Ele observou a preocupante subnotificação de mortes e ingressou na Rede Análise Covid-19. Os cálculos mostraram que as estatísticas oficiais eram bem diferentes da realidade.
— Arrumei um método que é irrefutável. A gente pega as tabelas fornecidas pelo SUS, você tem a tabela de óbitos por síndrome respiratória aguda grave e, ao lado, tem a coluna que especifica covid. Só que isso vem sendo atualizado de forma retroativa. Geralmente, a tabela de 60 dias para trás é a final. Então, o que acontece? Nessa coluna por SRAG e por covid tem diferença. Você retroage aos anos anteriores e os números são assustadores — explica o professor.
Martinez acredita que hoje a subnotificação brasileira reduziu de 50% para 38%, mas observa que vai demorar um bom tempo para que se tenha uma noção do impacto da pandemia no Brasil. Nos cálculos do professor, 2020 teve mais 73 mil mortes por covid, que não entraram nas estatísticas. Para isso, ele considerou que em 2019 o Brasil perdeu 5.276 pessoas para doenças respiratórias. Levando-se em conta que, no ano passado, a maior parte da população reduziu a circulação, impedindo a proliferação das gripes, só um vírus circulou com força: o Sars-Cov-2. Por isso, a subnotificação é muito clara.

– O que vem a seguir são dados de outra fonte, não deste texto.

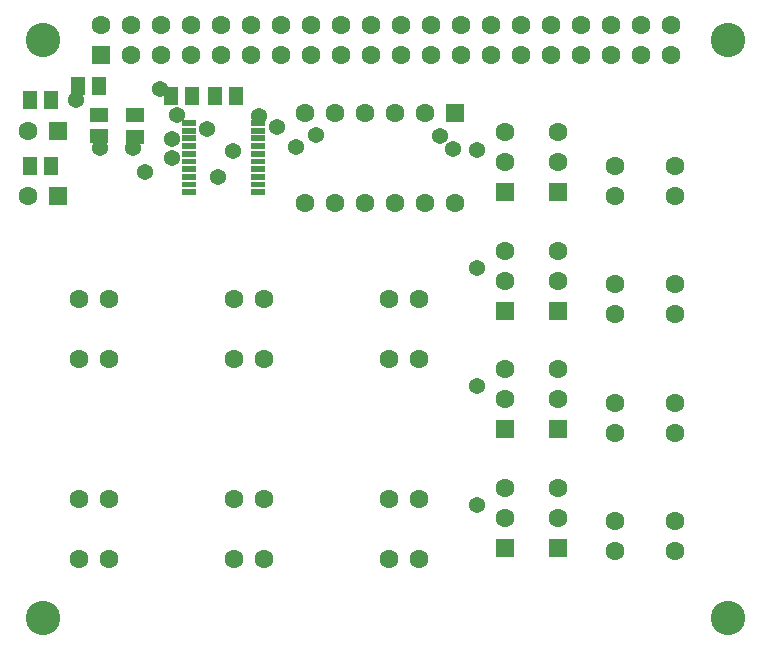
<source format=gts>
G04 Layer_Color=8388736*
%FSLAX25Y25*%
%MOIN*%
G70*
G01*
G75*
%ADD28R,0.05912X0.05124*%
%ADD29R,0.05124X0.05912*%
%ADD30C,0.11500*%
%ADD31R,0.06306X0.06306*%
%ADD32C,0.06306*%
%ADD33C,0.06306*%
%ADD34R,0.06306X0.06306*%
%ADD35R,0.06306X0.06306*%
%ADD36C,0.05400*%
G36*
X50896Y-44202D02*
X46208D01*
Y-42215D01*
X50896D01*
Y-44202D01*
D02*
G37*
G36*
X73870Y-46761D02*
X69183D01*
Y-44774D01*
X73870D01*
Y-46761D01*
D02*
G37*
G36*
Y-44202D02*
X69183D01*
Y-42215D01*
X73870D01*
Y-44202D01*
D02*
G37*
G36*
Y-41643D02*
X69183D01*
Y-39656D01*
X73870D01*
Y-41643D01*
D02*
G37*
G36*
X50896D02*
X46208D01*
Y-39656D01*
X50896D01*
Y-41643D01*
D02*
G37*
G36*
X73870Y-51880D02*
X69183D01*
Y-49892D01*
X73870D01*
Y-51880D01*
D02*
G37*
G36*
X50896D02*
X46208D01*
Y-49892D01*
X50896D01*
Y-51880D01*
D02*
G37*
G36*
Y-49321D02*
X46208D01*
Y-47333D01*
X50896D01*
Y-49321D01*
D02*
G37*
G36*
Y-46761D02*
X46208D01*
Y-44774D01*
X50896D01*
Y-46761D01*
D02*
G37*
G36*
X73870Y-49321D02*
X69183D01*
Y-47333D01*
X73870D01*
Y-49321D01*
D02*
G37*
G36*
X50896Y-31407D02*
X46208D01*
Y-29420D01*
X50896D01*
Y-31407D01*
D02*
G37*
G36*
X73870Y-33966D02*
X69183D01*
Y-31979D01*
X73870D01*
Y-33966D01*
D02*
G37*
G36*
Y-31407D02*
X69183D01*
Y-29420D01*
X73870D01*
Y-31407D01*
D02*
G37*
G36*
Y-28848D02*
X69183D01*
Y-26861D01*
X73870D01*
Y-28848D01*
D02*
G37*
G36*
X50896D02*
X46208D01*
Y-26861D01*
X50896D01*
Y-28848D01*
D02*
G37*
G36*
X73870Y-39084D02*
X69183D01*
Y-37097D01*
X73870D01*
Y-39084D01*
D02*
G37*
G36*
X50896D02*
X46208D01*
Y-37097D01*
X50896D01*
Y-39084D01*
D02*
G37*
G36*
Y-36525D02*
X46208D01*
Y-34538D01*
X50896D01*
Y-36525D01*
D02*
G37*
G36*
Y-33966D02*
X46208D01*
Y-31979D01*
X50896D01*
Y-33966D01*
D02*
G37*
G36*
X73870Y-36525D02*
X69183D01*
Y-34538D01*
X73870D01*
Y-36525D01*
D02*
G37*
D28*
X30700Y-25257D02*
D03*
Y-32343D02*
D03*
X18600Y-25157D02*
D03*
Y-32243D02*
D03*
D29*
X42520Y-18898D02*
D03*
X49606D02*
D03*
X64173Y-18898D02*
D03*
X57087D02*
D03*
X-4543Y-42000D02*
D03*
X2543D02*
D03*
X-4543Y-20000D02*
D03*
X2543D02*
D03*
X18638Y-15500D02*
D03*
X11551D02*
D03*
D30*
X228400Y0D02*
D03*
X0D02*
D03*
Y-192900D02*
D03*
X228400D02*
D03*
D31*
X19200Y-5000D02*
D03*
X4800Y-52200D02*
D03*
Y-30600D02*
D03*
D32*
X19200Y5000D02*
D03*
X29200Y-5000D02*
D03*
Y5000D02*
D03*
X39200Y-5000D02*
D03*
Y5000D02*
D03*
X49200Y-5000D02*
D03*
Y5000D02*
D03*
X59200Y-5000D02*
D03*
Y5000D02*
D03*
X69200Y-5000D02*
D03*
Y5000D02*
D03*
X79200Y-5000D02*
D03*
Y5000D02*
D03*
X89200Y-5000D02*
D03*
Y5000D02*
D03*
X99200Y-5000D02*
D03*
Y5000D02*
D03*
X109200Y-5000D02*
D03*
Y5000D02*
D03*
X119200Y-5000D02*
D03*
Y5000D02*
D03*
X129200Y-5000D02*
D03*
Y5000D02*
D03*
X139200Y-5000D02*
D03*
Y5000D02*
D03*
X149200Y-5000D02*
D03*
Y5000D02*
D03*
X159200Y-5000D02*
D03*
Y5000D02*
D03*
X169200Y-5000D02*
D03*
Y5000D02*
D03*
X179200Y-5000D02*
D03*
Y5000D02*
D03*
X189200Y-5000D02*
D03*
Y5000D02*
D03*
X199200Y-5000D02*
D03*
Y5000D02*
D03*
X209200Y-5000D02*
D03*
Y5000D02*
D03*
X-5200Y-52200D02*
D03*
X87205Y-54370D02*
D03*
X97205D02*
D03*
X107205D02*
D03*
X117205D02*
D03*
X127205D02*
D03*
X137205D02*
D03*
X87205Y-24370D02*
D03*
X153996Y-70386D02*
D03*
Y-80386D02*
D03*
X171713Y-70386D02*
D03*
Y-80386D02*
D03*
X210610Y-91567D02*
D03*
Y-81567D02*
D03*
X190610D02*
D03*
Y-91567D02*
D03*
X153996Y-149386D02*
D03*
Y-159386D02*
D03*
X171713Y-149386D02*
D03*
Y-159386D02*
D03*
X210610Y-170567D02*
D03*
Y-160567D02*
D03*
X190610D02*
D03*
Y-170567D02*
D03*
X153996Y-109886D02*
D03*
Y-119886D02*
D03*
X171713Y-109886D02*
D03*
Y-119886D02*
D03*
X210610Y-131067D02*
D03*
Y-121067D02*
D03*
X190610D02*
D03*
Y-131067D02*
D03*
X153996Y-30886D02*
D03*
Y-40886D02*
D03*
X171713Y-30886D02*
D03*
Y-40886D02*
D03*
X210610Y-52067D02*
D03*
Y-42067D02*
D03*
X190610D02*
D03*
Y-52067D02*
D03*
X11811Y-172996D02*
D03*
X21811D02*
D03*
Y-152996D02*
D03*
X11811D02*
D03*
X63484Y-172996D02*
D03*
X73484D02*
D03*
Y-152996D02*
D03*
X63484D02*
D03*
X115157Y-172996D02*
D03*
X125157D02*
D03*
Y-152996D02*
D03*
X115157D02*
D03*
X-5200Y-30600D02*
D03*
X11811Y-106614D02*
D03*
X21811D02*
D03*
Y-86614D02*
D03*
X11811D02*
D03*
X63484Y-106614D02*
D03*
X73484D02*
D03*
Y-86614D02*
D03*
X63484D02*
D03*
X115157Y-106614D02*
D03*
X125157D02*
D03*
Y-86614D02*
D03*
X115157D02*
D03*
D33*
X97205Y-24370D02*
D03*
X107205D02*
D03*
X117205D02*
D03*
X127205D02*
D03*
D34*
X137205D02*
D03*
D35*
X153996Y-90386D02*
D03*
X171713D02*
D03*
X153996Y-169386D02*
D03*
X171713D02*
D03*
X153996Y-129886D02*
D03*
X171713D02*
D03*
X153996Y-50886D02*
D03*
X171713D02*
D03*
D36*
X42913Y-39370D02*
D03*
X58268Y-45669D02*
D03*
X33858Y-44094D02*
D03*
X42913Y-33071D02*
D03*
X63386Y-37008D02*
D03*
X77953Y-29134D02*
D03*
X90945Y-31890D02*
D03*
X84252Y-35827D02*
D03*
X54724Y-29921D02*
D03*
X144608Y-115628D02*
D03*
Y-76258D02*
D03*
Y-154998D02*
D03*
Y-36888D02*
D03*
X132283Y-32283D02*
D03*
X136614Y-36614D02*
D03*
X19000Y-36000D02*
D03*
X30000D02*
D03*
X11000Y-20000D02*
D03*
X72000Y-25500D02*
D03*
X44500Y-25000D02*
D03*
X39000Y-16520D02*
D03*
M02*

</source>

— Fiz o cálculo para 2020. Sobraram muitos óbitos e que não foram covid. Se tiro todos os 5.276 de 2019, ainda sobra muita coisa. Seriam 73.655 óbitos. E não tem identificação. Ora, se em 31 de dezembro se tinha um número determinado de mortes por covid, temos 73 mil que foram para o nada — complementa Martinez.
O professor acredita que só em cinco anos se saberá o real impacto do coronavírus no país. Isso porque, além das mortes subnotificadas, existem pessoas que foram hospitalizadas por covid, consideradas recuperadas e que morreram por outras complicações surgidas a partir do vírus. São muitas variáveis para compreender como a maior crise sanitária dos últimos 100 anos atingiu o mundo.